## [Prompt]
Output the full listing below exactly as it reads, and skip anything that is a picture.
*** Collected data ***
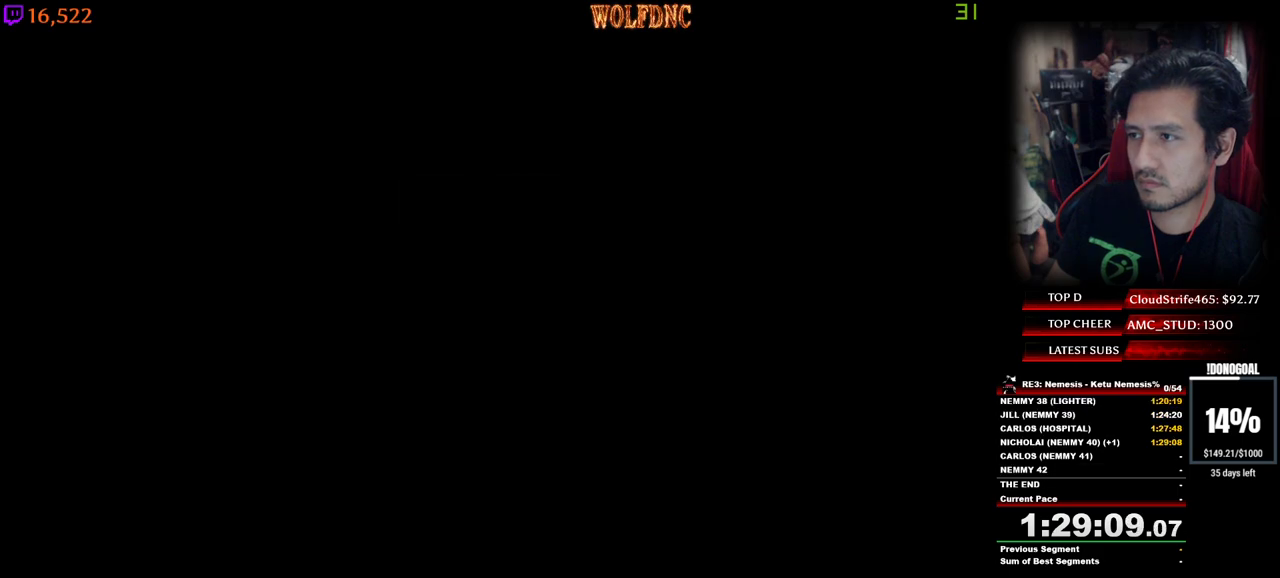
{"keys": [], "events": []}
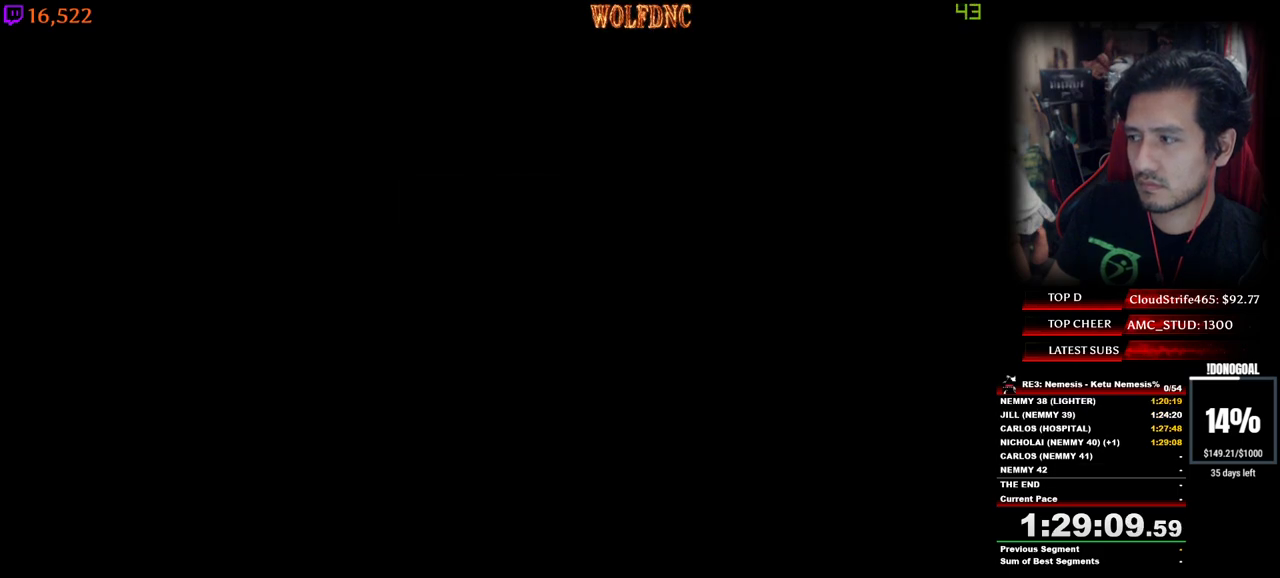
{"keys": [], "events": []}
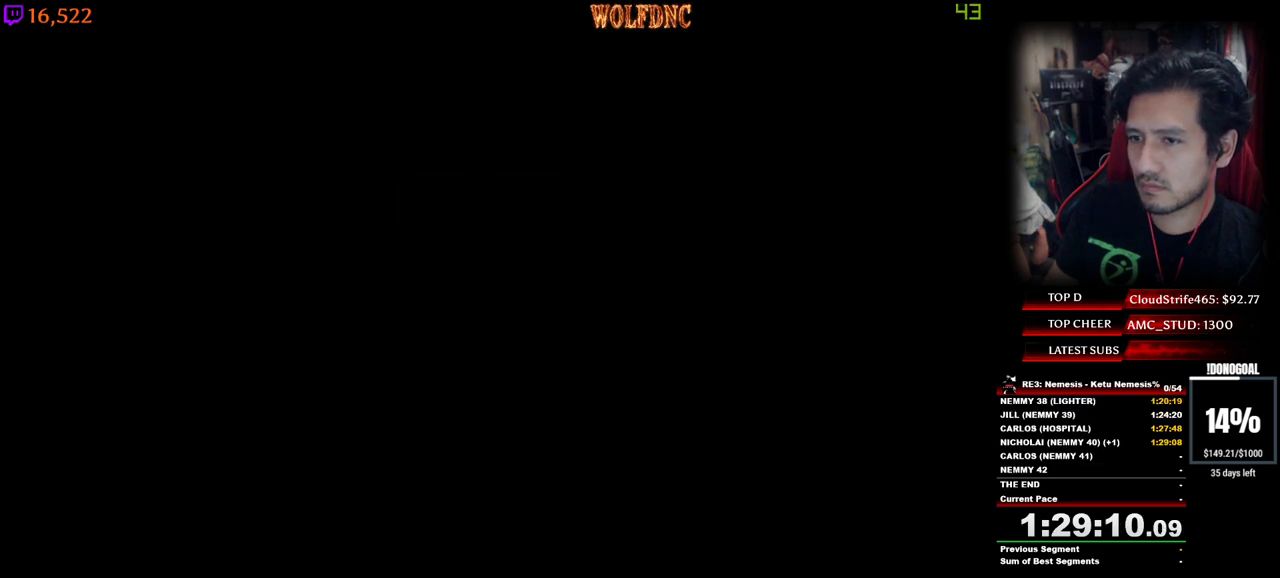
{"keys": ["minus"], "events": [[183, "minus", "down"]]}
***
## [Task response]
{"keys": [], "events": []}
{"keys": [], "events": []}
{"keys": ["minus"], "events": [[183, "minus", "down"]]}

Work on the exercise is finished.